Tribune de Genève - 11 mai 2011
Pas question de débourser plus de 10 millions pour reprendre le salon EPHJ/EPMT, aussi connu comme le salon des fournisseurs de l'horlogerie et de la joaillerie. Voilà la version du groupe MCH, propriétaire de Beaulieu Exploitation à Lausanne depuis 2010.

Un nouveau départ
«Nous sommes un des rares salons à avoir eu de la croissance, même pendant les deux dernières années. Comme il l'a confirmé, le groupe MCH a souhaité nous voir partir pour installer un salon similaire», rétorque Olivier Saenger, cofondateur avec André Colard du salon qui rassemble aujourd'hui 570 exposants et attire plus de 11 000 visiteurs professionnels. «Les chiffres ne sont pas importants», souligne Olivier Saenger, qui relève que le montant proposé par MCH pour la transaction n'est «pas du tout en ligne avec les critères usuels».

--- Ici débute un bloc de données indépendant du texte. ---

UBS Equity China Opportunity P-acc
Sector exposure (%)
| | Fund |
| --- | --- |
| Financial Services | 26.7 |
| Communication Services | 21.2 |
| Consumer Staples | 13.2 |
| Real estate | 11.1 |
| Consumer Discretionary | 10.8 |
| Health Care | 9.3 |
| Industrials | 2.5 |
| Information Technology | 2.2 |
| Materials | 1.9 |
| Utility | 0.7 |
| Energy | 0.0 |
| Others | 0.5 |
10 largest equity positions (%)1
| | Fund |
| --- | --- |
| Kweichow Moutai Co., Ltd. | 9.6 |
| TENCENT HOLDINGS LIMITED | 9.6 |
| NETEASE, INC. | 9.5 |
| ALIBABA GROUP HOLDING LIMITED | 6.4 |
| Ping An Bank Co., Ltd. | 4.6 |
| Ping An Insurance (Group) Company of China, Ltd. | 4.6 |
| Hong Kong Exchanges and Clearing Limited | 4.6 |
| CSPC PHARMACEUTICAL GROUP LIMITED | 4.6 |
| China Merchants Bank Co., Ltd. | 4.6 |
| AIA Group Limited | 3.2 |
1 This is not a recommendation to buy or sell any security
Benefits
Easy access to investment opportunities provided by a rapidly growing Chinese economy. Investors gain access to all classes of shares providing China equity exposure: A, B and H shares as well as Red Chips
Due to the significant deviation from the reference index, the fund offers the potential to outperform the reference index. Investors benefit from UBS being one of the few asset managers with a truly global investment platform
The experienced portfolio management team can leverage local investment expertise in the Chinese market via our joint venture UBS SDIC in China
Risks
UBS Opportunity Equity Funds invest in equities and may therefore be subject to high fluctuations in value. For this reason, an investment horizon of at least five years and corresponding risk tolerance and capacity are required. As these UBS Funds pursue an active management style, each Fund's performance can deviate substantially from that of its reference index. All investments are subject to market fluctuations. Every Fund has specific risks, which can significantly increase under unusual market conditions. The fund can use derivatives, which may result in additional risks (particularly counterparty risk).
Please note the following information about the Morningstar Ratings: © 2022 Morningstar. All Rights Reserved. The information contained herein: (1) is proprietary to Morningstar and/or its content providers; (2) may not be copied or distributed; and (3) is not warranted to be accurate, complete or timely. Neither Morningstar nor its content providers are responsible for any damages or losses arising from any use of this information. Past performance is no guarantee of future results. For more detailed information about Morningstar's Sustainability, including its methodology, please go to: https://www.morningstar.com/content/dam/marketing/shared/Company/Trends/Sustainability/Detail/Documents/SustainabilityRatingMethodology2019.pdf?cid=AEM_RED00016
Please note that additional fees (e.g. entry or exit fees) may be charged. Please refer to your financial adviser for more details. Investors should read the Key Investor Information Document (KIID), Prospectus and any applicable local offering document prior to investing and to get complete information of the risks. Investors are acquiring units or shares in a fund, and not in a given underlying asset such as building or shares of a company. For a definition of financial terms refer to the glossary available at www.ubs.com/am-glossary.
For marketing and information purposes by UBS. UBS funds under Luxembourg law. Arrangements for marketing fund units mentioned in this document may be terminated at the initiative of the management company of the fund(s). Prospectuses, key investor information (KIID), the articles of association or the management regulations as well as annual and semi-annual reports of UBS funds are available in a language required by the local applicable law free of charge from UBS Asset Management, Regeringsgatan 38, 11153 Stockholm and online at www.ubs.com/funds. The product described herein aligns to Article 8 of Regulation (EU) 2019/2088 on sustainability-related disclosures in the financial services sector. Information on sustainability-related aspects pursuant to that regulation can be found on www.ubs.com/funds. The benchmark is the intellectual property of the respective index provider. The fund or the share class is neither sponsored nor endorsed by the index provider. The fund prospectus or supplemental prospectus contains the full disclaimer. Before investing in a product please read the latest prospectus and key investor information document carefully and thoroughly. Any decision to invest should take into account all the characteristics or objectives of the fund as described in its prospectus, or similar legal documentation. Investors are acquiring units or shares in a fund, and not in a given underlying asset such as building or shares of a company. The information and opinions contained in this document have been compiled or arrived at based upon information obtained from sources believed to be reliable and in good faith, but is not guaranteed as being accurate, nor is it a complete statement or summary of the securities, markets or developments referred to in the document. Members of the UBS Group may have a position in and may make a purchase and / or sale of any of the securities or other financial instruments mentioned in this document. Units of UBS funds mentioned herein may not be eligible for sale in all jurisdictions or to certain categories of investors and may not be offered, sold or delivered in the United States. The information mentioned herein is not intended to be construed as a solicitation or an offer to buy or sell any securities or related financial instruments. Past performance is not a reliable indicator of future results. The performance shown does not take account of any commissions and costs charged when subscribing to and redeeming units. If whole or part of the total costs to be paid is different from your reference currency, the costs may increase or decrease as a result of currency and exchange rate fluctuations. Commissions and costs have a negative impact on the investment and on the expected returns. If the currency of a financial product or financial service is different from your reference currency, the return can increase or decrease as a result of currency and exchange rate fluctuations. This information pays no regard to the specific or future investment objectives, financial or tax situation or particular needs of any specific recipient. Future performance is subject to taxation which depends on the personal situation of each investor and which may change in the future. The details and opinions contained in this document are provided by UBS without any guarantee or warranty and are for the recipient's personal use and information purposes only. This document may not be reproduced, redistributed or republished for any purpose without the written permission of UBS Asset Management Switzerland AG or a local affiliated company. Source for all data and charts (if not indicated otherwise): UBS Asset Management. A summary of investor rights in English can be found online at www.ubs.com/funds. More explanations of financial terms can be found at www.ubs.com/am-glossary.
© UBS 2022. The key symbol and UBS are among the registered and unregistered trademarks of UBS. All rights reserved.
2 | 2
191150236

Les deux hommes s'avouent déçus de voir l'aventure, lancée en 2002, prendre une telle tournure. Sans pour autant bouder l'accueil bienvenu de Palexpo, qui augure d'un «formidable dynamisme pour l'avenir», selon Olivier Saenger. A partir de 2012, cet événement prendra donc définitivement ses quartiers à Genève. «Nous arrivons dans une ville et un espace connus dans le monde. Avec les infrastructures adéquates, des facilités d'accès et de l'espace et la possibilité de réunir les exposants sur un même niveau.»
Jean-Philippe Rochat, président de MCH Beaulieu Lausanne, admet de son côté la volonté du groupe d'organiser un salon dédié aux fournisseurs. Il confirme que Beaulieu est en plein «processus de restructuration du portefeuille de salons», découlant d'une nouvelle stratégie excluant tout partenariat dans lesquels MCH n'est pas majoritaire. «Après six mois de négociations, et dans un contexte où les relations avec les organisateurs s'étaient dégradées au fil des ans», selon Jean-Philippe Rochat, le groupe a donc mis fin au partenariat avec EPHJ/EPMT.
Proche mais pas pareil?
Mais il ne s'agit pas de faire un «Baselworld II» à Lausanne, indique-t-il. «Il n'a jamais été question de refaire un salon autour de l'horlogerie. Nous allons travailler dès le mois de juin sur un concept plus large.» A savoir ouvrir l'accès aux fournisseurs des industries, notamment le medtech et la pharmaceutique. «Nous n'allons probablement pas nous adresser aux mêmes exposants, et nous offrirons une palette de services différents», résume Jean-Philippe Rochat.
Mais voilà: EPHJ/EPMT a déjà commencé à élargir son offre de stands, en ouvrant, dès l'édition 2011, un pavillon Swiss Medical Technologies. Avec la collaboration de l'EPFL, le canton de Vaud, le cluster BioAlps, le Medical Cluster et Micronarc, la plateforme de micro-nanotechnique de Suisse occidentale. Aux yeux d'André Colard et d'Olivier Saenger, il est difficile de ne pas voir dans le projet de MCH une volonté de recopier le concept.
Heureux que de nombreux exposants aient déjà confirmé leur soutien. «Notre succès est dû à l'âme et à la convivialité de notre salon. Tout ce qui pourra être fait ne sera que de la contrefaçon», assène Olivier Saenger.